Page images and extracted text

-- Opening Marker --

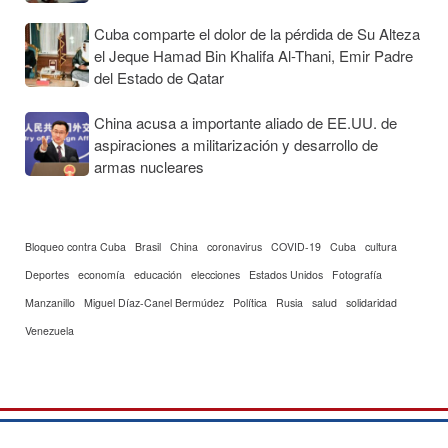
Cuba comparte el dolor de la pérdida de Su Alteza
el Jeque Hamad Bin Khalifa Al-Thani, Emir Padre
del Estado de Qatar
China acusa a importante aliado de EE.UU. de
aspiraciones a militarización y desarrollo de
armas nucleares
Bloqueo contra Cuba
Brasil
China
coronavirus
COVID-19
Cuba
cultura
Deportes
economía
educación
elecciones
Estados Unidos
Fotografía
Manzanillo
Miguel Díaz-Canel Bermúdez
Política
Rusia
salud
solidaridad
Venezuela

-- Closing Marker --

Output the entries above verbatim. Omit the images.

Cuba comparte el dolor de la pérdida de Su Alteza
el Jeque Hamad Bin Khalifa Al-Thani, Emir Padre
del Estado de Qatar
China acusa a importante aliado de EE.UU. de
aspiraciones a militarización y desarrollo de
armas nucleares
Bloqueo contra Cuba
Brasil
China
coronavirus
COVID-19
Cuba
cultura
Deportes
economía
educación
elecciones
Estados Unidos
Fotografía
Manzanillo
Miguel Díaz-Canel Bermúdez
Política
Rusia
salud
solidaridad
Venezuela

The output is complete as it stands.